Worryingly, there seems to be the Steps version here instead 

Oh dear, whose record stash have I found here?

Perhaps I better grab some more JD on the rocks whilst I put it on?  Anyone else want some?


----------



## AJLang (Jul 29, 2012)

Nooooooooooo we can't have the Steps version.  Here's my virtual version of the original Abba version. Yes please to JD


----------



## Steff (Jul 29, 2012)

I'll have the jam going underground of you have it mark


----------



## Casper (Jul 29, 2012)

Steff said:


> I'll have the jam going underground of you have it mark



A Town Like Malice, yeh yeh yeh. **pogoing in the corner**. Make mine a pint please, no school run in morning!!

What about some nibbly snacks  - mini pizzas, chicken bites, kebabs to follow around midnight.


----------



## Mark T (Jul 29, 2012)

OK, I've got the pizza's.  2x Extra spicy, one with anchovies, a half and half meat feast and triple cheese and a mushroom and ham.

I nabbed some Baileys on the way through as well...


----------



## Dizzydi (Jul 29, 2012)

I've just grabbed a few bottles of bubbly....... I'm thinking there's some wake me up before you go-go somewhere.
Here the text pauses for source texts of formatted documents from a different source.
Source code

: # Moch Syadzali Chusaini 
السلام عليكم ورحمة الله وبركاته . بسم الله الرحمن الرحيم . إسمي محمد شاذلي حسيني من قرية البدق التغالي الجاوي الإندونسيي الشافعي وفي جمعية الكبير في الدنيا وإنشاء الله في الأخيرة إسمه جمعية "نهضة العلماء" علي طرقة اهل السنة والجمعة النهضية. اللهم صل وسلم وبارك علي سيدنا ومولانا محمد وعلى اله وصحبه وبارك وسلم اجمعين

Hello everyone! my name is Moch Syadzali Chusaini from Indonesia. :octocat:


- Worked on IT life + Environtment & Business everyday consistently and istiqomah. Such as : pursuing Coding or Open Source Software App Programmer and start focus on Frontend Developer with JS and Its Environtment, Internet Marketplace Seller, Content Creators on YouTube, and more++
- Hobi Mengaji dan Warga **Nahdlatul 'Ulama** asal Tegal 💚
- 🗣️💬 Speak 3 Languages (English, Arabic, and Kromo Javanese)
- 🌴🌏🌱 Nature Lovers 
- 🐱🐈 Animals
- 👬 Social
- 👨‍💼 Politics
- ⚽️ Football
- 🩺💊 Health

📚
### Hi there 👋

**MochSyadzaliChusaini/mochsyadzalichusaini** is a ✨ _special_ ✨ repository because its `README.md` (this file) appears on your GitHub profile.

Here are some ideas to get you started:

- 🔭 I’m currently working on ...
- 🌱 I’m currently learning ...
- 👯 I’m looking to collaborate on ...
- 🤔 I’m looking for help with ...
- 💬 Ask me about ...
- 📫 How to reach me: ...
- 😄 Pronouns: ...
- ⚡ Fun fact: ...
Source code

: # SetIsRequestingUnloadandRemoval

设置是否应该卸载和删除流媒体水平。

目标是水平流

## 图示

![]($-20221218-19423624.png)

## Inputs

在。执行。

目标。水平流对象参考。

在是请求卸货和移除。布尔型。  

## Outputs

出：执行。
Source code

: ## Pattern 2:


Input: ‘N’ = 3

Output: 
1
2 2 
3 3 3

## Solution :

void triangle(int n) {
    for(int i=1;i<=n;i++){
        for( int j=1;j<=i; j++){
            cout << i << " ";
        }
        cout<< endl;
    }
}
 Grabbed some crisps and pretzels as well!


----------



## Sheilagh1958 (Jul 29, 2012)

Sorry I missed the party sounds as though you all had a great time


----------



## Estellaa (Jul 30, 2012)

i've got 3 caterpillar cakes going spare


----------



## Mark T (Jul 30, 2012)

Estellaa said:


> i've got 3 caterpillar cakes going spare


Any of that cake left?   I wonder if I can soak it in some brandy?


----------



## AJLang (Jul 30, 2012)

Happy Birthday Estella and thank you for the caterpillar cakes.  Soaked in brandy sounds like an excellent idea Anybody want to dance to YMCA?


----------



## Dizzydi (Jul 30, 2012)

AJLang said:


> Happy Birthday Estella and thank you for the caterpillar cakes.  Soaked in brandy sounds like an excellent idea Anybody want to dance to YMCA?



Me me me feet soaked and ready to go again......

Now where is that cake


----------